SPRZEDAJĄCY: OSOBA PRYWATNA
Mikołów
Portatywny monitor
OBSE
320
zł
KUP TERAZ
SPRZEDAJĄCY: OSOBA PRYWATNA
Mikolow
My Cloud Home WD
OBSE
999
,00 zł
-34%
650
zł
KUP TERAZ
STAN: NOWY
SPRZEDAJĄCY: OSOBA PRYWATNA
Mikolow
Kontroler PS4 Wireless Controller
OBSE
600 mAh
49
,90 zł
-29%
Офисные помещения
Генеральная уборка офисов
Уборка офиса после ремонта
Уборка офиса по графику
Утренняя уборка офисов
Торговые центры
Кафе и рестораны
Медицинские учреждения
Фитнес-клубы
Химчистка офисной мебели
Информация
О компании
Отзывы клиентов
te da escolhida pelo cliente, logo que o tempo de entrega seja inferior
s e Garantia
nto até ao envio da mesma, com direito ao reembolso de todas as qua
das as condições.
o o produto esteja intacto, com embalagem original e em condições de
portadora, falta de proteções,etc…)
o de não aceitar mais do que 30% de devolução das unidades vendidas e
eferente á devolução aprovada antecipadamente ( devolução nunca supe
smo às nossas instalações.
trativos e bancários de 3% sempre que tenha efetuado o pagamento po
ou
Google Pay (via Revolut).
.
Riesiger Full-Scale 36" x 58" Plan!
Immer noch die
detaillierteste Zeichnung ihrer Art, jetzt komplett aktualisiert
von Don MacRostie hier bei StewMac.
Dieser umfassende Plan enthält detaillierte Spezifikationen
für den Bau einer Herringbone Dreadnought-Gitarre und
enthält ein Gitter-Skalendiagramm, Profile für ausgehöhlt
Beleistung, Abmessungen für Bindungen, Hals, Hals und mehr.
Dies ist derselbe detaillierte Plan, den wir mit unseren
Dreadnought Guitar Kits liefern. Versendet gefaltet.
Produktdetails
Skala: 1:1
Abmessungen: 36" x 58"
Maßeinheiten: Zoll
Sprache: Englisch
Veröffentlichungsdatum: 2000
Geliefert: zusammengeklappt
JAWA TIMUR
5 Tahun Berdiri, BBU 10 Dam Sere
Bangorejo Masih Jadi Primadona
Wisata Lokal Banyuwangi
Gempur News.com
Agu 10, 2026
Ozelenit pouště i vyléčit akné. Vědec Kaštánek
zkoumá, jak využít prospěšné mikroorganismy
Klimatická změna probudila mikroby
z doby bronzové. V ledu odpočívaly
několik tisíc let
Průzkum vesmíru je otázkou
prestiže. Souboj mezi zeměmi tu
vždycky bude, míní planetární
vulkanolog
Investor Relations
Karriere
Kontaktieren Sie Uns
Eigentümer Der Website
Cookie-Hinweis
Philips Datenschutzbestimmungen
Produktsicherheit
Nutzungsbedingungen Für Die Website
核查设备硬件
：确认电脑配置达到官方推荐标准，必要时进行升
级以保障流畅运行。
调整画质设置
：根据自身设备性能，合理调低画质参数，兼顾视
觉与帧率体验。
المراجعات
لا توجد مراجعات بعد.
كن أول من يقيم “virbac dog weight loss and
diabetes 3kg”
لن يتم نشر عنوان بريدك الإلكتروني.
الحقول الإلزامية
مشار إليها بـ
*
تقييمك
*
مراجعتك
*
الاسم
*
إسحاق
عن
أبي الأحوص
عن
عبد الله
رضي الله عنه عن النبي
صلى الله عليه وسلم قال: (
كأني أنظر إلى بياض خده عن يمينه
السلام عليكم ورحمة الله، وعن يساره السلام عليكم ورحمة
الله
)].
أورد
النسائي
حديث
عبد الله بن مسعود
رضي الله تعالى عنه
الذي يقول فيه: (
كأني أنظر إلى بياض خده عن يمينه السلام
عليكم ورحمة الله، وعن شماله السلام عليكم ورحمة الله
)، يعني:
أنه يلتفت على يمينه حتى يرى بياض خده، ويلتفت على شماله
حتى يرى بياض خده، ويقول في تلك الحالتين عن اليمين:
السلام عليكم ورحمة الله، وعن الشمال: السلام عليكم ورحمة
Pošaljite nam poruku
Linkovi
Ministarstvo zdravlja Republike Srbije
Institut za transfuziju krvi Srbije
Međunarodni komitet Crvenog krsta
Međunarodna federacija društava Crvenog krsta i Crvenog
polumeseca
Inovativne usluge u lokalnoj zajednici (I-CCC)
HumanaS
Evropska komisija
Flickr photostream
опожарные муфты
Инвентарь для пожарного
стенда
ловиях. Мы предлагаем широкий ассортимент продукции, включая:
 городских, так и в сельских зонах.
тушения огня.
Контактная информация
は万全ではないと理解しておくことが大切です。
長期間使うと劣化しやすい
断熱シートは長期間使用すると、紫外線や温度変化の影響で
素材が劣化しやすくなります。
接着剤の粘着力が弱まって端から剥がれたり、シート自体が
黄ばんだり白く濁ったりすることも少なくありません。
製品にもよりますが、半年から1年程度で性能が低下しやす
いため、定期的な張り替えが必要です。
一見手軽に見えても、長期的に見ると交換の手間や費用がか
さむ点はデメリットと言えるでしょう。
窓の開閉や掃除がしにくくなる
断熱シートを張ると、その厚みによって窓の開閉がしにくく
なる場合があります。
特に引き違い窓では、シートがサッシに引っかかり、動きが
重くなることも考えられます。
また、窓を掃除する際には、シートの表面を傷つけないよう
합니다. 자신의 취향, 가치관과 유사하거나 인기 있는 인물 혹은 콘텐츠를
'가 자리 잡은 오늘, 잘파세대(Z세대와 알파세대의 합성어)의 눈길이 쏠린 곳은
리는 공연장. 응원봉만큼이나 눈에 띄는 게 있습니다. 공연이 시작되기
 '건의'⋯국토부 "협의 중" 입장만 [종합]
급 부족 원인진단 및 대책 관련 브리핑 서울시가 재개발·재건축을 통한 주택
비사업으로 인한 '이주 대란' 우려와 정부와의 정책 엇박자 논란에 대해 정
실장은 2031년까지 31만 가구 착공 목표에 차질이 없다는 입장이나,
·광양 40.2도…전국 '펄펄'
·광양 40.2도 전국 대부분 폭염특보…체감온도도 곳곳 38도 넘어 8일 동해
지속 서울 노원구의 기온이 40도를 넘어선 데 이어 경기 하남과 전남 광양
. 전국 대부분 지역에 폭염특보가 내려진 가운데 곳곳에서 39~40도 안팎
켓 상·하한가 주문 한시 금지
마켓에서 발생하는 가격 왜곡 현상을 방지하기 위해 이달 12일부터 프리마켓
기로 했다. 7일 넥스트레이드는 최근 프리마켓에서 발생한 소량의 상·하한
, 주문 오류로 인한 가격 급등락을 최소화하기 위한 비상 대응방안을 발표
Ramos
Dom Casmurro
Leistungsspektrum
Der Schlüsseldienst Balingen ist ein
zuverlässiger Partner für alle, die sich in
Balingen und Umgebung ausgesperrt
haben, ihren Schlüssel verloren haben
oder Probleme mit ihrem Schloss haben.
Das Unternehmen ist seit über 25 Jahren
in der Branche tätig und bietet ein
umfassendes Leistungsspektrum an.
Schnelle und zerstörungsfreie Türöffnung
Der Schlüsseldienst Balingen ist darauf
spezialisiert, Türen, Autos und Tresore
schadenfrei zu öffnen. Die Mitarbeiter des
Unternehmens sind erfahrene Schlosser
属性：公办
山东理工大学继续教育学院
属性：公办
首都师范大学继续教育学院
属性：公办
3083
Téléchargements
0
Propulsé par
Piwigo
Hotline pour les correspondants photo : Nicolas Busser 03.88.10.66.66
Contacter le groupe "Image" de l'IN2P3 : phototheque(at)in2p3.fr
--------
• PROBLEM DESCRIPTION:
Restate the records above in full, keeping each line exactly as it stands.

• TASK OUTPUT:
SPRZEDAJĄCY: OSOBA PRYWATNA
Mikołów
Portatywny monitor
OBSE
320
zł
KUP TERAZ
SPRZEDAJĄCY: OSOBA PRYWATNA
Mikolow
My Cloud Home WD
OBSE
999
,00 zł
-34%
650
zł
KUP TERAZ
STAN: NOWY
SPRZEDAJĄCY: OSOBA PRYWATNA
Mikolow
Kontroler PS4 Wireless Controller
OBSE
600 mAh
49
,90 zł
-29%
Офисные помещения
Генеральная уборка офисов
Уборка офиса после ремонта
Уборка офиса по графику
Утренняя уборка офисов
Торговые центры
Кафе и рестораны
Медицинские учреждения
Фитнес-клубы
Химчистка офисной мебели
Информация
О компании
Отзывы клиентов
te da escolhida pelo cliente, logo que o tempo de entrega seja inferior
s e Garantia
nto até ao envio da mesma, com direito ao reembolso de todas as qua
das as condições.
o o produto esteja intacto, com embalagem original e em condições de
portadora, falta de proteções,etc…)
o de não aceitar mais do que 30% de devolução das unidades vendidas e
eferente á devolução aprovada antecipadamente ( devolução nunca supe
smo às nossas instalações.
trativos e bancários de 3% sempre que tenha efetuado o pagamento po
ou
Google Pay (via Revolut).
.
Riesiger Full-Scale 36" x 58" Plan!
Immer noch die
detaillierteste Zeichnung ihrer Art, jetzt komplett aktualisiert
von Don MacRostie hier bei StewMac.
Dieser umfassende Plan enthält detaillierte Spezifikationen
für den Bau einer Herringbone Dreadnought-Gitarre und
enthält ein Gitter-Skalendiagramm, Profile für ausgehöhlt
Beleistung, Abmessungen für Bindungen, Hals, Hals und mehr.
Dies ist derselbe detaillierte Plan, den wir mit unseren
Dreadnought Guitar Kits liefern. Versendet gefaltet.
Produktdetails
Skala: 1:1
Abmessungen: 36" x 58"
Maßeinheiten: Zoll
Sprache: Englisch
Veröffentlichungsdatum: 2000
Geliefert: zusammengeklappt
JAWA TIMUR
5 Tahun Berdiri, BBU 10 Dam Sere
Bangorejo Masih Jadi Primadona
Wisata Lokal Banyuwangi
Gempur News.com
Agu 10, 2026
Ozelenit pouště i vyléčit akné. Vědec Kaštánek
zkoumá, jak využít prospěšné mikroorganismy
Klimatická změna probudila mikroby
z doby bronzové. V ledu odpočívaly
několik tisíc let
Průzkum vesmíru je otázkou
prestiže. Souboj mezi zeměmi tu
vždycky bude, míní planetární
vulkanolog
Investor Relations
Karriere
Kontaktieren Sie Uns
Eigentümer Der Website
Cookie-Hinweis
Philips Datenschutzbestimmungen
Produktsicherheit
Nutzungsbedingungen Für Die Website
核查设备硬件
：确认电脑配置达到官方推荐标准，必要时进行升
级以保障流畅运行。
调整画质设置
：根据自身设备性能，合理调低画质参数，兼顾视
觉与帧率体验。
المراجعات
لا توجد مراجعات بعد.
كن أول من يقيم “virbac dog weight loss and
diabetes 3kg”
لن يتم نشر عنوان بريدك الإلكتروني.
الحقول الإلزامية
مشار إليها بـ
*
تقييمك
*
مراجعتك
*
الاسم
*
إسحاق
عن
أبي الأحوص
عن
عبد الله
رضي الله عنه عن النبي
صلى الله عليه وسلم قال: (
كأني أنظر إلى بياض خده عن يمينه
السلام عليكم ورحمة الله، وعن يساره السلام عليكم ورحمة
الله
)].
أورد
النسائي
حديث
عبد الله بن مسعود
رضي الله تعالى عنه
الذي يقول فيه: (
كأني أنظر إلى بياض خده عن يمينه السلام
عليكم ورحمة الله، وعن شماله السلام عليكم ورحمة الله
)، يعني:
أنه يلتفت على يمينه حتى يرى بياض خده، ويلتفت على شماله
حتى يرى بياض خده، ويقول في تلك الحالتين عن اليمين:
السلام عليكم ورحمة الله، وعن الشمال: السلام عليكم ورحمة
Pošaljite nam poruku
Linkovi
Ministarstvo zdravlja Republike Srbije
Institut za transfuziju krvi Srbije
Međunarodni komitet Crvenog krsta
Međunarodna federacija društava Crvenog krsta i Crvenog
polumeseca
Inovativne usluge u lokalnoj zajednici (I-CCC)
HumanaS
Evropska komisija
Flickr photostream
опожарные муфты
Инвентарь для пожарного
стенда
ловиях. Мы предлагаем широкий ассортимент продукции, включая:
 городских, так и в сельских зонах.
тушения огня.
Контактная информация
は万全ではないと理解しておくことが大切です。
長期間使うと劣化しやすい
断熱シートは長期間使用すると、紫外線や温度変化の影響で
素材が劣化しやすくなります。
接着剤の粘着力が弱まって端から剥がれたり、シート自体が
黄ばんだり白く濁ったりすることも少なくありません。
製品にもよりますが、半年から1年程度で性能が低下しやす
いため、定期的な張り替えが必要です。
一見手軽に見えても、長期的に見ると交換の手間や費用がか
さむ点はデメリットと言えるでしょう。
窓の開閉や掃除がしにくくなる
断熱シートを張ると、その厚みによって窓の開閉がしにくく
なる場合があります。
特に引き違い窓では、シートがサッシに引っかかり、動きが
重くなることも考えられます。
また、窓を掃除する際には、シートの表面を傷つけないよう
합니다. 자신의 취향, 가치관과 유사하거나 인기 있는 인물 혹은 콘텐츠를
'가 자리 잡은 오늘, 잘파세대(Z세대와 알파세대의 합성어)의 눈길이 쏠린 곳은
리는 공연장. 응원봉만큼이나 눈에 띄는 게 있습니다. 공연이 시작되기
 '건의'⋯국토부 "협의 중" 입장만 [종합]
급 부족 원인진단 및 대책 관련 브리핑 서울시가 재개발·재건축을 통한 주택
비사업으로 인한 '이주 대란' 우려와 정부와의 정책 엇박자 논란에 대해 정
실장은 2031년까지 31만 가구 착공 목표에 차질이 없다는 입장이나,
·광양 40.2도…전국 '펄펄'
·광양 40.2도 전국 대부분 폭염특보…체감온도도 곳곳 38도 넘어 8일 동해
지속 서울 노원구의 기온이 40도를 넘어선 데 이어 경기 하남과 전남 광양
. 전국 대부분 지역에 폭염특보가 내려진 가운데 곳곳에서 39~40도 안팎
켓 상·하한가 주문 한시 금지
마켓에서 발생하는 가격 왜곡 현상을 방지하기 위해 이달 12일부터 프리마켓
기로 했다. 7일 넥스트레이드는 최근 프리마켓에서 발생한 소량의 상·하한
, 주문 오류로 인한 가격 급등락을 최소화하기 위한 비상 대응방안을 발표
Ramos
Dom Casmurro
Leistungsspektrum
Der Schlüsseldienst Balingen ist ein
zuverlässiger Partner für alle, die sich in
Balingen und Umgebung ausgesperrt
haben, ihren Schlüssel verloren haben
oder Probleme mit ihrem Schloss haben.
Das Unternehmen ist seit über 25 Jahren
in der Branche tätig und bietet ein
umfassendes Leistungsspektrum an.
Schnelle und zerstörungsfreie Türöffnung
Der Schlüsseldienst Balingen ist darauf
spezialisiert, Türen, Autos und Tresore
schadenfrei zu öffnen. Die Mitarbeiter des
Unternehmens sind erfahrene Schlosser
属性：公办
山东理工大学继续教育学院
属性：公办
首都师范大学继续教育学院
属性：公办
3083
Téléchargements
0
Propulsé par
Piwigo
Hotline pour les correspondants photo : Nicolas Busser 03.88.10.66.66
Contacter le groupe "Image" de l'IN2P3 : phototheque(at)in2p3.fr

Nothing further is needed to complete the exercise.